With this benchmark the authors evaluated 11 LLMs spanning open‑source (Mistral Small/Large, Llama‑1B/3B/70B, DeepSeek Chat) and closed‑source (GPT‑5, Claude Sonnet 4, Gemini 2.5 Flash, Qwen Max, CommandR +) families. Models were prompted to choose the more citation‑worthy sentence in each pair, and agreement with human choices was measured. Overall agreement hovered around 60 %, indicating a modest alignment. Larger models performed better (e.g., DeepSeek Chat 62.7 %, Llama‑70B 61.6 %) while the smallest Llama‑1B was at random baseline (~50 %).

Two systematic biases emerged. First, sentences explicitly marked “Citation needed” on Wikipedia were over‑cited by all models except the smallest one: selection rates were 10–27 % higher than human rates, suggesting that the prevalence of this tag in pre‑training data leads models to over‑estimate cite‑worthiness. Second, models under‑cite sentences containing numeric expressions (‑9.8 % to ‑22.6 % relative to humans) and those containing personal names (‑3.9 % to ‑20.1 %). These categories are precisely where humans demand citations for precision or verification, indicating a gap in the models’ risk assessment.

The authors then applied Direct Preference Optimization (DPO), a reinforcement‑learning‑style fine‑tuning method that directly optimizes the model to match the human pairwise preferences. After DPO training, overall agreement improved by 11.8 % absolute points, and the over‑citation of “Citation needed” sentences dropped by 5–7 % relative to humans.
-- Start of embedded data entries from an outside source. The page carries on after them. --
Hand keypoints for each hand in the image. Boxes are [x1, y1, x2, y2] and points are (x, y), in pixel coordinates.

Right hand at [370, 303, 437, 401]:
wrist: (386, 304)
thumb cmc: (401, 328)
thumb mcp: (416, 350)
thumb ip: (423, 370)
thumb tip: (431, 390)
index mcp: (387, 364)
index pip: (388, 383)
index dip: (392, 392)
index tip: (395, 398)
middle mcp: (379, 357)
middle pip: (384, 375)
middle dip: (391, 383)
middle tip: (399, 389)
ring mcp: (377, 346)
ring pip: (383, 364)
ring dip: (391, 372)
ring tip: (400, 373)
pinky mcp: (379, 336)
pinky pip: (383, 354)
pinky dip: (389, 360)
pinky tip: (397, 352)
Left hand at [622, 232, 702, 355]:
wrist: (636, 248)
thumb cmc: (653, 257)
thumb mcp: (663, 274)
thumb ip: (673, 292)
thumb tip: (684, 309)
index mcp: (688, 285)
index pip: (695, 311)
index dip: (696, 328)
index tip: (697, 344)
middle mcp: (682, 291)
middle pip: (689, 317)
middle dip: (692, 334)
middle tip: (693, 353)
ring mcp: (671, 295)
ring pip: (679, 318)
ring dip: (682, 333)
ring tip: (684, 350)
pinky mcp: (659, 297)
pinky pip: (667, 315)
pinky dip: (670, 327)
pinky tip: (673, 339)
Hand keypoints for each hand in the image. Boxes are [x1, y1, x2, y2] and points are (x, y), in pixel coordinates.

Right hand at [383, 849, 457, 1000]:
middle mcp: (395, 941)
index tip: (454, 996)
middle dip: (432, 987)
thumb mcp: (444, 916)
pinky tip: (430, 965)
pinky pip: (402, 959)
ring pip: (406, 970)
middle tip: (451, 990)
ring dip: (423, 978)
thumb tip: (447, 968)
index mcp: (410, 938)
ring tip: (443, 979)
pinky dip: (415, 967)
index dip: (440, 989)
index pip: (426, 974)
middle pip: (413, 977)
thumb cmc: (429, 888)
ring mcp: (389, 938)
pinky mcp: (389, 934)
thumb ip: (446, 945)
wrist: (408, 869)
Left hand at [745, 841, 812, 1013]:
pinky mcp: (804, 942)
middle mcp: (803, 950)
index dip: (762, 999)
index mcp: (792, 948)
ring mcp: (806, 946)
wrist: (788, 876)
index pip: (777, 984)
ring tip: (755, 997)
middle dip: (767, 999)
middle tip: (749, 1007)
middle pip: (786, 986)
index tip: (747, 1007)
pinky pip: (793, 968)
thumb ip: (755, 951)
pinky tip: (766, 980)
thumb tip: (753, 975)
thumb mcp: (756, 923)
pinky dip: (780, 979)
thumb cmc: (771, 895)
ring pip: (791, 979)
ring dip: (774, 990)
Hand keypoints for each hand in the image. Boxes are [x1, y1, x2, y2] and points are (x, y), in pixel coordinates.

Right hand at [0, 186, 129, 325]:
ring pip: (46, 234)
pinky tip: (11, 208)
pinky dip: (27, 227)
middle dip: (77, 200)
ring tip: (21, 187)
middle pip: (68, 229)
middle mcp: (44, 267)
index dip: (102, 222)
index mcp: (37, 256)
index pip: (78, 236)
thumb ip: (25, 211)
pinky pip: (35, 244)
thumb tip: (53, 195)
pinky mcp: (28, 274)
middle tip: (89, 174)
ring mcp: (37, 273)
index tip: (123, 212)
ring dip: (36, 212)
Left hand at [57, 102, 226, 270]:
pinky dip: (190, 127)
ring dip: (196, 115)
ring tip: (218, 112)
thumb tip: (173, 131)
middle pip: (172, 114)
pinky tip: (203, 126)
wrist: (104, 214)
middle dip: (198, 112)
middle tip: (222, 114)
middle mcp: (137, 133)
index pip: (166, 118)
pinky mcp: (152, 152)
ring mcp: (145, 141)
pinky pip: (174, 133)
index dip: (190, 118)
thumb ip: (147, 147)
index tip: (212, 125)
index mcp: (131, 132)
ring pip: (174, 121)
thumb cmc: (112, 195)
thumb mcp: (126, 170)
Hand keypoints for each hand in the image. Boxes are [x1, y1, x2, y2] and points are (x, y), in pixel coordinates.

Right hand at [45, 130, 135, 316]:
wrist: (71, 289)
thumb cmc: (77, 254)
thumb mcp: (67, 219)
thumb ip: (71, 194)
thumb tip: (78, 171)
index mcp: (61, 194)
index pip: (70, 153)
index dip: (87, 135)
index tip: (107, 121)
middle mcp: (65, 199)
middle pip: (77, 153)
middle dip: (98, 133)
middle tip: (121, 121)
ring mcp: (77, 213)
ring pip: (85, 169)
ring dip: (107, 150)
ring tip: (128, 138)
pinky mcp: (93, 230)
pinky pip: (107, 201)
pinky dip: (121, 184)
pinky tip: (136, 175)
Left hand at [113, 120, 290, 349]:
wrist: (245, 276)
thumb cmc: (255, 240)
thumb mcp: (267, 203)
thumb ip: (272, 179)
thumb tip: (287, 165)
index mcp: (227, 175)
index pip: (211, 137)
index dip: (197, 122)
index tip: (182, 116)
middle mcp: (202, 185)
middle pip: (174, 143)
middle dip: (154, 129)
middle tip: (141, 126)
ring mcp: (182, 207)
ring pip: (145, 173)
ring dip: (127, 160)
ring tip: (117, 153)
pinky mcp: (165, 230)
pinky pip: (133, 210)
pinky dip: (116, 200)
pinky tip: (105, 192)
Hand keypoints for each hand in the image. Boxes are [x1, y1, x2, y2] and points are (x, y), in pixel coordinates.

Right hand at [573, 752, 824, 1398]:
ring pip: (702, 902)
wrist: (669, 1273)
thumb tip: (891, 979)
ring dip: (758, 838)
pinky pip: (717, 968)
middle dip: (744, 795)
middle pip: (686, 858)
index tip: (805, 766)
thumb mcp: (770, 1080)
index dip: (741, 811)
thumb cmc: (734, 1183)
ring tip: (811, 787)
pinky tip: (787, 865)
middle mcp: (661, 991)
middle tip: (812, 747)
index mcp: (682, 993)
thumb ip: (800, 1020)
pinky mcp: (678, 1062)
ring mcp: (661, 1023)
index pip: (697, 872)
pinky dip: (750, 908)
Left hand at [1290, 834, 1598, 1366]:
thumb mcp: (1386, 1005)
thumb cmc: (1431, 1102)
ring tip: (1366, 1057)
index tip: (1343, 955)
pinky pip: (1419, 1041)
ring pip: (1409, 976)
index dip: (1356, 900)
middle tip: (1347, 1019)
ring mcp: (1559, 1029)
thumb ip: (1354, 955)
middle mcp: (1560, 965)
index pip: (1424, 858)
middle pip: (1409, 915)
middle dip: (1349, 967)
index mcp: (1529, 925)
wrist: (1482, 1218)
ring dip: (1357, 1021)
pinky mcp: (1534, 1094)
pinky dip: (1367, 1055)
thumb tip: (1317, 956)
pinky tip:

This demonstrates that LLM citation behavior can be calibrated post‑hoc to better reflect user expectations, mitigating biases inherited from the pre‑training corpus.

Key contributions are: (1) the first dataset explicitly targeting human citation‑worthiness judgments across diverse content types; (2) a systematic comparison of many state‑of‑the‑art LLMs against human preferences, revealing both scaling benefits and persistent biases; (3) empirical evidence that training‑data artifacts (e.g., Wikipedia “Citation needed” tags) skew model behavior; (4) a proof‑of‑concept that DPO can align LLMs with human citation preferences.

Limitations include reliance on Wikipedia‑derived sentences, which may not generalize to other domains (legal, scientific literature) or to real‑world user interactions where citation needs are context‑dependent. Future work should expand the taxonomy to more domains, incorporate live user feedback loops, and explore optimal trade‑offs between citation density and user satisfaction. The study lays groundwork for fine‑grained control of LLM citation policies, an essential step toward trustworthy, user‑aligned generative AI.